At the foundations of contemporary mathematical logic lies Tarski's model-theoretic definition of logical consequence. Underlying this definition is a division of all expressions of a language into logical and extra-logical. Drawing such a distinction by mere enumeration, as is common in familiar logical languages, means proceeding on an arbitrary basis. To fully secure logical consequence against skeptical attacks it is necessary to devise a criterion of logicality, a mathematically precise and philosophically informative set of principles to demarcate the class of logical constants.

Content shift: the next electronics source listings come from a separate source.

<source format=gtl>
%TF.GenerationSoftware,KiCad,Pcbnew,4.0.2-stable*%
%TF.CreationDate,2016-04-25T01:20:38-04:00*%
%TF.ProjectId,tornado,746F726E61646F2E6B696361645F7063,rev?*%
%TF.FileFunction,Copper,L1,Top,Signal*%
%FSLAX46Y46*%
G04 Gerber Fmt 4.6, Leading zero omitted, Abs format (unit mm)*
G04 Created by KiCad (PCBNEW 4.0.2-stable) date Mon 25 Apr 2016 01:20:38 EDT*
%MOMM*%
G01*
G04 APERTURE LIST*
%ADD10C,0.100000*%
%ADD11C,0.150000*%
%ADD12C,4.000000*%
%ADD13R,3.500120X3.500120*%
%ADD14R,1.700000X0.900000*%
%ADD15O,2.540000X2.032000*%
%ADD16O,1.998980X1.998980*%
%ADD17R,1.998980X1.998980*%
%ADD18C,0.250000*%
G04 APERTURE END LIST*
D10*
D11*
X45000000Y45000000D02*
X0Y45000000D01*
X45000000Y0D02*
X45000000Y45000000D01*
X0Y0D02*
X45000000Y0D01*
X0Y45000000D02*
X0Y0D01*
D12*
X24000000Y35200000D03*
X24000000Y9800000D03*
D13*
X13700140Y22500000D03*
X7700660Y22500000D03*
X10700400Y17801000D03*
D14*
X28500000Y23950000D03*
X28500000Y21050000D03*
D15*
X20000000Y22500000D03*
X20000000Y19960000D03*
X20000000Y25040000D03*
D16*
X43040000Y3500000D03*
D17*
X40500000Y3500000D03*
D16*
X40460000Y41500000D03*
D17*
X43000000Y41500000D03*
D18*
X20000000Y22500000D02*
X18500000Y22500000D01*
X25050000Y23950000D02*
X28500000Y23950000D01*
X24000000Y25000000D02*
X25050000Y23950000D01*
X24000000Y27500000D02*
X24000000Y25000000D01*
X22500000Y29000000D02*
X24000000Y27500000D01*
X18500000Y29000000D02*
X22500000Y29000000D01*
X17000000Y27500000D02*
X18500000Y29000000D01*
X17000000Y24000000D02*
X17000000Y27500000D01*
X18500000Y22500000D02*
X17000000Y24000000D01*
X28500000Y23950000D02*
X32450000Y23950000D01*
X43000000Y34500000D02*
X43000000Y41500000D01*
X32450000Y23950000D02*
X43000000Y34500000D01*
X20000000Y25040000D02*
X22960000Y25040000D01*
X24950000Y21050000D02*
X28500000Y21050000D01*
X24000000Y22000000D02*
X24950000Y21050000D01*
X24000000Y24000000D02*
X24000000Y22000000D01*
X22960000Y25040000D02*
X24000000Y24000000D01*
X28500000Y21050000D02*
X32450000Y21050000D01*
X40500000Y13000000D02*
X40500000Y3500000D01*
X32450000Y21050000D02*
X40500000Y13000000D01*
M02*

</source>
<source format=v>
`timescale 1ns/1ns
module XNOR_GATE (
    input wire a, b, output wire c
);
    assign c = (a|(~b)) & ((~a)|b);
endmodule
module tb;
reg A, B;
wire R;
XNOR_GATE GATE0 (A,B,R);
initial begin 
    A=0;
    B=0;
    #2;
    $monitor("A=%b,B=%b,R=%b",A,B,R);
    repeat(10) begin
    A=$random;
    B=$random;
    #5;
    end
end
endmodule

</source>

At the center of this thesis is the development of a combined criterion of logicality - involving both model- and proof-theoretic elements. From the semantic tradition it adopts the idea that logic must be formal and that to exhibit this property logical notions must display a high degree of invariance. From the proof-theoretic tradition it takes up the insight that logical expressions must be categorical, in the sense of being uniquely determined by their inferential roles. Together, these conditions delineate a robust core of logical expressions extending the class of standard operators of the first-order predicate calculus. We explore the consequences of the criterion and develop a theory of the notion of Carnap-categoricity, the unique determinability of formal notions.

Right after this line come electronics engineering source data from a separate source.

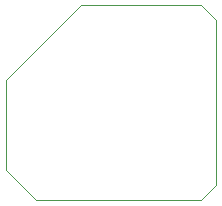
<source format=gbr>
G04 #@! TF.FileFunction,Profile,NP*
%FSLAX46Y46*%
G04 Gerber Fmt 4.6, Leading zero omitted, Abs format (unit mm)*
G04 Created by KiCad (PCBNEW 0.201505262310+5684~23~ubuntu14.04.1-product) date Sun 31 May 2015 11:28:12 PM CDT*
%MOMM*%
G01*
G04 APERTURE LIST*
%ADD10C,0.100000*%
G04 APERTURE END LIST*
D10*
X161290000Y-110490000D02*
X161290000Y-96520000D01*
X160020000Y-111760000D02*
X161290000Y-110490000D01*
X146050000Y-111760000D02*
X160020000Y-111760000D01*
X143510000Y-109220000D02*
X146050000Y-111760000D01*
X143510000Y-101600000D02*
X143510000Y-109220000D01*
X149860000Y-95250000D02*
X143510000Y-101600000D01*
X160020000Y-95250000D02*
X149860000Y-95250000D01*
X161290000Y-96520000D02*
X160020000Y-95250000D01*
M02*

</source>
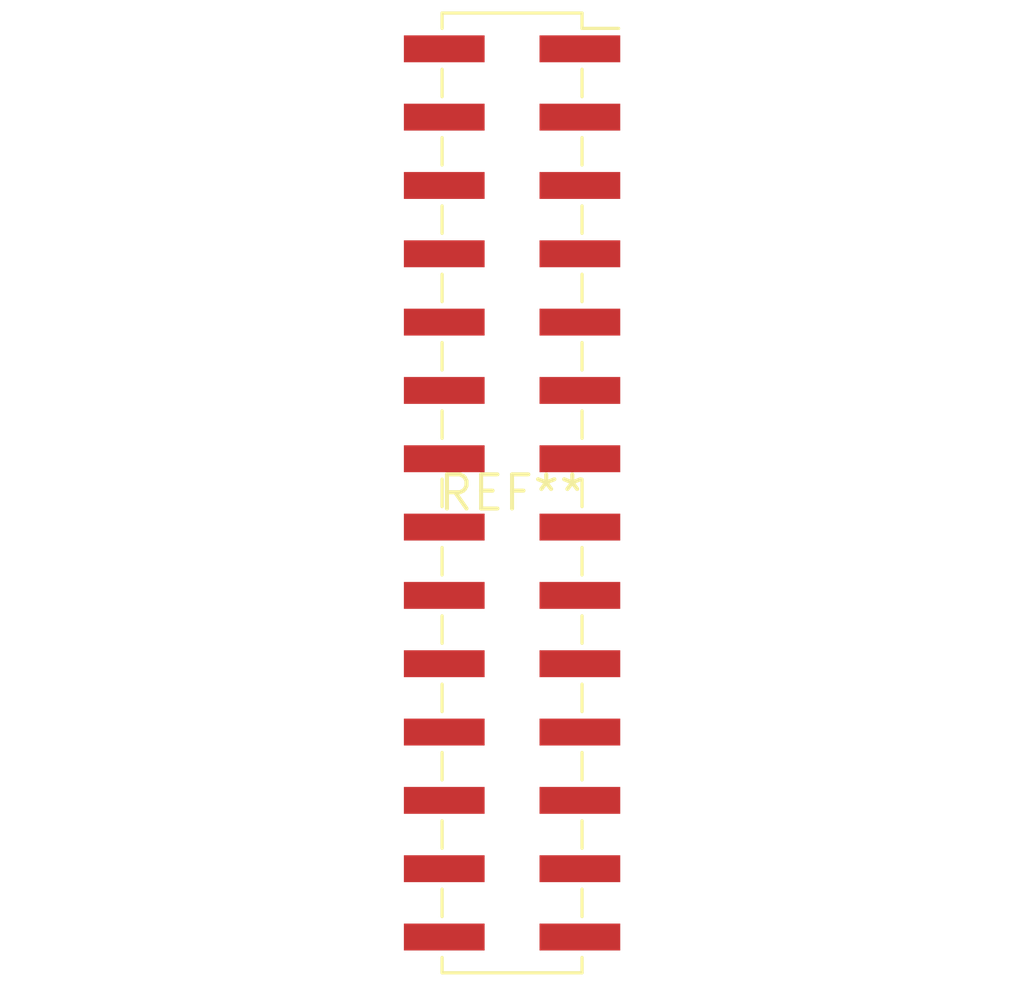
<source format=kicad_pcb>
(kicad_pcb (version 20240108) (generator pcbnew)

  (general
    (thickness 1.6)
  )

  (paper "A4")
  (layers
    (0 "F.Cu" signal)
    (31 "B.Cu" signal)
    (32 "B.Adhes" user "B.Adhesive")
    (33 "F.Adhes" user "F.Adhesive")
    (34 "B.Paste" user)
    (35 "F.Paste" user)
    (36 "B.SilkS" user "B.Silkscreen")
    (37 "F.SilkS" user "F.Silkscreen")
    (38 "B.Mask" user)
    (39 "F.Mask" user)
    (40 "Dwgs.User" user "User.Drawings")
    (41 "Cmts.User" user "User.Comments")
    (42 "Eco1.User" user "User.Eco1")
    (43 "Eco2.User" user "User.Eco2")
    (44 "Edge.Cuts" user)
    (45 "Margin" user)
    (46 "B.CrtYd" user "B.Courtyard")
    (47 "F.CrtYd" user "F.Courtyard")
    (48 "B.Fab" user)
    (49 "F.Fab" user)
    (50 "User.1" user)
    (51 "User.2" user)
    (52 "User.3" user)
    (53 "User.4" user)
    (54 "User.5" user)
    (55 "User.6" user)
    (56 "User.7" user)
    (57 "User.8" user)
    (58 "User.9" user)
  )

  (setup
    (pad_to_mask_clearance 0)
    (pcbplotparams
      (layerselection 0x00010fc_ffffffff)
      (plot_on_all_layers_selection 0x0000000_00000000)
      (disableapertmacros false)
      (usegerberextensions false)
      (usegerberattributes false)
      (usegerberadvancedattributes false)
      (creategerberjobfile false)
      (dashed_line_dash_ratio 12.000000)
      (dashed_line_gap_ratio 3.000000)
      (svgprecision 4)
      (plotframeref false)
      (viasonmask false)
      (mode 1)
      (useauxorigin false)
      (hpglpennumber 1)
      (hpglpenspeed 20)
      (hpglpendiameter 15.000000)
      (dxfpolygonmode false)
      (dxfimperialunits false)
      (dxfusepcbnewfont false)
      (psnegative false)
      (psa4output false)
      (plotreference false)
      (plotvalue false)
      (plotinvisibletext false)
      (sketchpadsonfab false)
      (subtractmaskfromsilk false)
      (outputformat 1)
      (mirror false)
      (drillshape 1)
      (scaleselection 1)
      (outputdirectory "")
    )
  )

  (net 0 "")

  (footprint "PinSocket_2x14_P2.54mm_Vertical_SMD" (layer "F.Cu") (at 0 0))

)

</source>
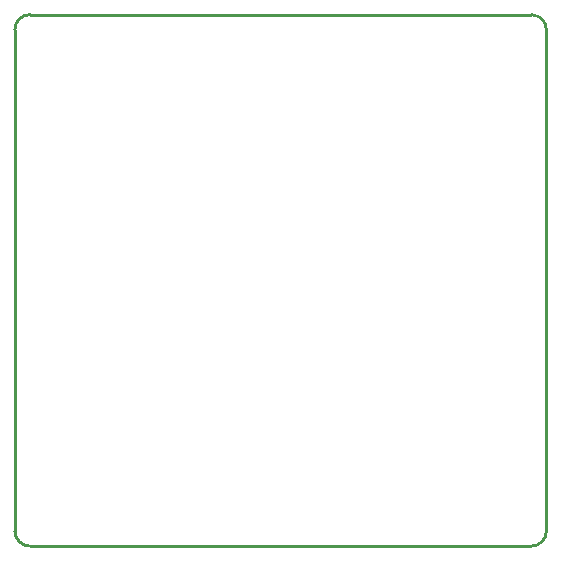
<source format=gko>
G04*
G04 #@! TF.GenerationSoftware,Altium Limited,Altium Designer,24.10.1 (45)*
G04*
G04 Layer_Color=16711935*
%FSLAX25Y25*%
%MOIN*%
G70*
G04*
G04 #@! TF.SameCoordinates,1F7DBCF5-7643-4606-9888-D8ADD4ED05EF*
G04*
G04*
G04 #@! TF.FilePolarity,Positive*
G04*
G01*
G75*
%ADD18C,0.01000*%
D18*
X172165Y0D02*
G03*
X177165Y5000I0J5000D01*
G01*
Y172165D02*
G03*
X172165Y177165I-5000J0D01*
G01*
X5000D02*
G03*
X0Y172165I0J-5000D01*
G01*
Y5000D02*
G03*
X5000Y0I5000J0D01*
G01*
Y0D02*
X172165Y0D01*
X177165Y5000D02*
Y172165D01*
X5000Y177165D02*
X172165D01*
X0Y5000D02*
Y172165D01*
M02*

</source>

The very possibility of a combined criterion of the kind pursued here is threatened by a set of underdetermination phenomena, collectively referred to as Carnap's Problem. The thesis presents a comprehensive and systematic examination of the issues pertaining to the underdetermination of the semantics of logical expressions by their syntax and explores the extent and degree of the underdetermination of generalised quantifiers by their inferential roles.

Carnap's problem has a profound impact on adequate formulations of a proper notion of unique determinability of meaning by inference. Due to the failure of the most natural and naive way of understanding what it means for (model-theoretic) meaning to be uniquely determined by inference we develop and defend a new notion of what it means for meaning to be uniquely determined in such a setting and draw out its consequences.